The next season, Andersen pitched for San Diego and Bagwell made his major league debut for Houston, batting .294 with 15 home runs and 82 RBI. Over 15 years, Bagwell hit .297 and clubbed 449 home runs.
The moral of this story? Before making a trade, general manager beware. Before trading top prospects, ask yourself, “Are we true contenders, and if so, is it worth it?”
The A’s finished 103-59 that season and were heavy favorites to win it all, though they were swept by the Cinderella Cincinnati Reds in the World Series.
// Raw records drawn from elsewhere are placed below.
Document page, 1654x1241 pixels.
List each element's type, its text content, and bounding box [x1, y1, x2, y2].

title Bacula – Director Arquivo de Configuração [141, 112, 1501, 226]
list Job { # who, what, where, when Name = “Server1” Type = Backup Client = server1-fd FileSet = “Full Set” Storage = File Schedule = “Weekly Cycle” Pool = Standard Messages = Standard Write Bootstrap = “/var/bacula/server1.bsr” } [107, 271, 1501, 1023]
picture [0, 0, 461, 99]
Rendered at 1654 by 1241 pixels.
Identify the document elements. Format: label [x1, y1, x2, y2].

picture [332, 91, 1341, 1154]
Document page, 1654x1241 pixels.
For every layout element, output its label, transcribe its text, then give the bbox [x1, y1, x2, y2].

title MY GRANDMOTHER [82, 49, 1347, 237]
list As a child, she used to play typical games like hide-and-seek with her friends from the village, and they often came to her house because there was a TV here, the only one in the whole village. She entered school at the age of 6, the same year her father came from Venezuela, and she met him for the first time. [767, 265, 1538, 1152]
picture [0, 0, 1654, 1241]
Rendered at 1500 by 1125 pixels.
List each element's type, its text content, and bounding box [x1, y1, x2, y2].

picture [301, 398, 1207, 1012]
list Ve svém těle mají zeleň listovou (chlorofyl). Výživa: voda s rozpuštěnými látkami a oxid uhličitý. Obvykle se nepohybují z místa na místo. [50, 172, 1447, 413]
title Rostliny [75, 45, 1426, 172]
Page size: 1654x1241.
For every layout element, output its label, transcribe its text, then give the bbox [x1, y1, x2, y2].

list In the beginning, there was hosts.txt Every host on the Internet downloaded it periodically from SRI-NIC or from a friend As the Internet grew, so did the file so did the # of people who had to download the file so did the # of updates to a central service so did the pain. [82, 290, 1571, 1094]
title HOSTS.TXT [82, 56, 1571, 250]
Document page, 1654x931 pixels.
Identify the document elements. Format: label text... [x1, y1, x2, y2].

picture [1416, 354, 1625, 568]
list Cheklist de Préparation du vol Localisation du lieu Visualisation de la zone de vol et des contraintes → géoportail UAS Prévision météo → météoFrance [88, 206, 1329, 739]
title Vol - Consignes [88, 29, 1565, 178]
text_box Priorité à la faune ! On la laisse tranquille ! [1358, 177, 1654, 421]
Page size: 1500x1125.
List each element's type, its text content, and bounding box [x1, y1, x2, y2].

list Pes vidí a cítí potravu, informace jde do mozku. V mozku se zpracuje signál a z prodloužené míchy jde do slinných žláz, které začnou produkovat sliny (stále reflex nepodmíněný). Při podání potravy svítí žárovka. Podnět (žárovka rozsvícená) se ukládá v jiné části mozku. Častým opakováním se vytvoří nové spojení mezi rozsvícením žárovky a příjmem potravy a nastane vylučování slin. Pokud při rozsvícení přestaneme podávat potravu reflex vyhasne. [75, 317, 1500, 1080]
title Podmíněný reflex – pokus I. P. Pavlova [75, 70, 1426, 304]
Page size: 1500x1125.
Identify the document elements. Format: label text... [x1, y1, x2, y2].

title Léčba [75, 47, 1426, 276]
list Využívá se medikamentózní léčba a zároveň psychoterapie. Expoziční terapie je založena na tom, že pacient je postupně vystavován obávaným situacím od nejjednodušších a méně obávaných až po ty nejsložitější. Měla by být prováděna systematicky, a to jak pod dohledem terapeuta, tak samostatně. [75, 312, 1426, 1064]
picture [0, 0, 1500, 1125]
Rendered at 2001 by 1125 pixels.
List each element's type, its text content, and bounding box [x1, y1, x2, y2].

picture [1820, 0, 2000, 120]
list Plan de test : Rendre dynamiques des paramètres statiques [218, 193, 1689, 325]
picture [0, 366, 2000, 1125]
With or without the acquisition of a set-up man like Andersen, the Red Sox had little chance to upset the A’s.
General manager Lou Gorman’s decision to trade Bagwell (who was considered a top prospect at the time) prevented the team from having an eventual lineup featuring Mo Vaughn, Nomar Garciaparra and Bagwell.
Again, Are we true contenders, and if so, is it worth it
Fast forward to today. Reeling from being swept in a three-game series at Fenway Park by Toronto, the Red Sox are 48-48 and mired in the American League basement, 9.5 games behind the Yankees. Though they are just 3.5 games in back of Baltimore for the second wild card spot, first-year general manager Ben Cherington must ask himself the same question. “Are we true contenders, and if so, is it worth it?”
The Red Sox desperately need a reliable, top of the rotation caliber arm. Matt Garza is a possibility, though the Cubs right-hander left his last start over the weekend with right forearm soreness. On Monday, the Red Sox were said to be interested in Miami’s Josh Johnson, according to ESPNBoston.com. Those pitchers would require the departure of a top prospect or two.
It is believed that Jackie Bradley (Boston’s center fielder of the near future if Jacoby Ellsbury is not retained long term), Matt Barnes (a right-handed starting pitcher who projects as a No. 2 arm in the majors), Xander Bogaerts (who has been called Hanley Ramirez without the attitude problems) and Blake Swihart (a catcher who some scouts compare to San Francisco’s Buster Posey) are the lone untouchables in the organization’s well-stocked farm system.
If any of these prospects – all of whom are expected to help the Red Sox in the next season or two if they are not dealt – are packaged for a difference-making starting pitcher, would it be a repeat of 1990?
At this point, almost 100 games into the season, the Red Sox don’t appear to be a legitimate World Series contender. They lead the American League in runs, but their starting pitching is putrid, mostly because Jon Lester and Josh Beckett are expected to be top of the rotation arms but their numbers reflect mediocre No. 5s.
Before bowing to pressure and landing a starting pitcher, Cherington should ask himself if he thinks this team is capable of beating a team like the Yankees, Rangers or Angels in a playoff series.
Anything can happen in the one-game wild card game, but winning a series requires reliable starting pitching, of which the Red Sox have little.
Since it is doubtful that Lester or Beckett can regain their dominant stuff that made them top of the rotation arms, Boston is not one starting pitcher away from building a rotation worthy of late October aspirations. With that in mind, it would be better to keep the prospects, even call a few up (Lavarnway, Iglesias and Kalish) and focus on building a deep rotation for 2013.
Boston is not Pittsburgh, nor is it Baltimore. Solely making the playoffs is not acceptable. Nothing short of a deep run into the American League Championship Series is expected year in and year out.
That is not feasible, of course, but it should factor into Cherington’s trade deadline decisions.
Because of the woeful condition of the starting rotation, getting an arm just to get the second wild card spot is not worth the potential long-term implications of sacrificing prospects.